Identitas Asia Tenggara
Ketika tinggal di Kupang selama beberapa waktu, saya mendapati bahwa sering kali saya dikira sebagai orang luar. Sering dengan anak-anak kami berbahasa Inggris dan karena anak-anak saya berdarah Timor, Rote, Sabu dan China, perawakan mereka sering dikira ‘orang Barat”.
Bagi yang kenal secara pribadi, saya dikenal sebagai orang SoE, orang Mollo, orang Timor, peranakan Timor-China, atau Timor China. Sedangkan sebagian orang Kupang memanggil saya Mas (Orang Jawa); Sebagaian kecil beranggapan saya orang barat. Ada yang mengira dari Manado. Di Aceh, tidak sedikit yang menggangap saya orang Padang atau Menado, tergantung gaya guntingan rambut.
Di bulan September 2015, saya mengikuti sebuah konferensi perubahan iklim dan pertanian di salah satu universitas di Hanoi (Vietnam). Yang menarik adalah seorang kenalan baru dari UGM, dengan tepat menebak saya sebagai orang Indonesia. Woow. Saya girang luar biasa. Bagaimana mungkin Profesor ini bisa dengan jitu menebak saya sebagai Indonesia? Saya lalu ingat seorang Prof dari Universitas Terkemuka di Kupang yang pertama kali bertemu manakala kami hendak berbicara soal potensi penelitian untuk kebijakan publik di NTT, saya ditanya apakah saya “beli Fam”? Saat itu saya terkejut bagaimana “si Pendatang” di Timor yang mungkin baru 1-2 generasi tinggal di Kupang dan berasal dari pulau dekat Pukuafu ini mempertanyakan Ke-Timor-an saya dari nenek moyang saya yang sudah 14 generasi di Mollo, yang menduduki tepat di kaki gunung Mollo?

**Informasi Sumber**
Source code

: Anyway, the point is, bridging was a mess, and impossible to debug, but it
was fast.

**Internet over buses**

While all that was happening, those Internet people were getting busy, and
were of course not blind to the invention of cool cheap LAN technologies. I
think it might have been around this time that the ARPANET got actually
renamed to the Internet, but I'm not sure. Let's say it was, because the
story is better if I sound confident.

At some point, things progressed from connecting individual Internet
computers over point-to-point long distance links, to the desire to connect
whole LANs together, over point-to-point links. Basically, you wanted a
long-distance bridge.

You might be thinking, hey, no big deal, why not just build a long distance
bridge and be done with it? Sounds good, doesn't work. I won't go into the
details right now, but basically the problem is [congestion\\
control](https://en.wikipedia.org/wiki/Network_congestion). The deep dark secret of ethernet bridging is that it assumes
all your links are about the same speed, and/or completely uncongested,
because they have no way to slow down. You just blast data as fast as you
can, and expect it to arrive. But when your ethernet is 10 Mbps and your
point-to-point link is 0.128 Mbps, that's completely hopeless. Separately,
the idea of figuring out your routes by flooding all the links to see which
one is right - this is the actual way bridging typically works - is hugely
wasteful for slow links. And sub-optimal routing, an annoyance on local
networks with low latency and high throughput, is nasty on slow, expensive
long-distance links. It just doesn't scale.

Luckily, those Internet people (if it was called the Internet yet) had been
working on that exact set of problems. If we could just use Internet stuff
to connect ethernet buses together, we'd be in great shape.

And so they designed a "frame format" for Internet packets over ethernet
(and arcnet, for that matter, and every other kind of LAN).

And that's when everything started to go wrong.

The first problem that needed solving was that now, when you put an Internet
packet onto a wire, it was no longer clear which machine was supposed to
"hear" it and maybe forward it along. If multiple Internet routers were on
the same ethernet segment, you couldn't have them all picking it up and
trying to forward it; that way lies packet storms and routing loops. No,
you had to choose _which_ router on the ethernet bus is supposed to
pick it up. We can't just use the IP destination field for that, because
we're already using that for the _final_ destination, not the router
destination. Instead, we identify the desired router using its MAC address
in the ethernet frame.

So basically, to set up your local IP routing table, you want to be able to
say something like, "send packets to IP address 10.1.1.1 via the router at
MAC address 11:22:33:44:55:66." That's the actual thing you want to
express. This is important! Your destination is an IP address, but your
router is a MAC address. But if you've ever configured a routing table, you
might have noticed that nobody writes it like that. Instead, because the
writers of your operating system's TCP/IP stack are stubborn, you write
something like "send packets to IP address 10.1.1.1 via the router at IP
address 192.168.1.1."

**Tugas 1**
Bisakah Anda menulis ulang baris-baris dalam catatan, mulai dari baris yang memuat "While all that" sampai baris yang memuat "story is better if I sound confident.", termasuk kedua baris itu, tanpa mengubah satu huruf pun?
**Tugas 2**
Bisakah Anda melanjutkan tulisan tentang identitas Asia Tenggara itu, mulai dari titik terakhirnya?

**Jawaban Anda 1**
While all that was happening, those Internet people were getting busy, and
were of course not blind to the invention of cool cheap LAN technologies. I
think it might have been around this time that the ARPANET got actually
renamed to the Internet, but I'm not sure. Let's say it was, because the
story is better if I sound confident.

**Jawaban Anda 2**
Yang menarik dari mengunjungi berbagai tempat di ASEAN. Menyusuri kawasan padat dan hiruk pikuk di Hanoi, saya sering berpikir sepertinya saya pernah berada di Hanoi pada suatu masa yang lalu. Jejeran jualan Kujawas (jambu hutan), anonak (srikaya) dan pucuk labu pumpkin dan labu Jepang (labu siam) membuat saya mengingat kebun dan dapur ibu saya 20-30 tahun yang lalu di SoE.
Yang paling berkesan secara pribadi adalah sebuah impian kalau harus terlahir kembali setelah reinkarnasi (seandainya), maka saya memilih kota yang buah-buahannya mirip dengan SoE. Dan itu adalah Hanoi.
Diversitas Pangkal Kemajuan Bangsa
Menariknya, semua kemiripan maupun perbedaan dalam studi-studi dan teori kompleksitas terkini menunjukan bahwa keragaman (diversity) dan kompleksitas adalah dasar dalam membangun masyarakat manusia yang lebih tahan banting pada berbagai ancaman. Di dunia universitas di Amerika, Europe maupun Singapura, dipahami dengan jelas bahwa keragaman menjadi pangkalan kekuatan dalam memproduksi pengetahuan-pengetahuan baru.
Kita begitu mirip, sekaligus begitu sama, sekaligus berbeda. Dengan mudah saya merasa Asia Tenggara bahkan Nepal sebagai rumah (home). Kalau suatu hari harus kembali ke Nepal untuk mengunjungi Himalaya, maka salah satu yang saya akan lakukan adalah melihat ke langit menembus awan dan atmosfer. Di balik awan dan atmosfer, kita hidup dalam galaxy yang indah dan menawan sekaligus menjadi bagian dari alam semesta yang kompleks, misterius dan sepi.
Di ‘atas sana’ di ruang semesta yang begitu luas, galaxy tata surya kita bukan satu-satunya. Ada begitu banyak sistim tata surya dan galaxy indah lain namun sepi. Yang menjadi menarik adalah bahwa Planet kita adalah satu-satunya yang sejauh ini kita ketahui berpenghuni makluk hidup. Ditemukannya beberapa planet yang berpotensi memiliki air diluar galaxy kita memberikan harapan baru bahwa selain kemungkinan ada kehidupan lain selain di Bumi, kita juga mencari tempat lain di mana manusia bisa menjadikannya tempat alternatif di masa depan.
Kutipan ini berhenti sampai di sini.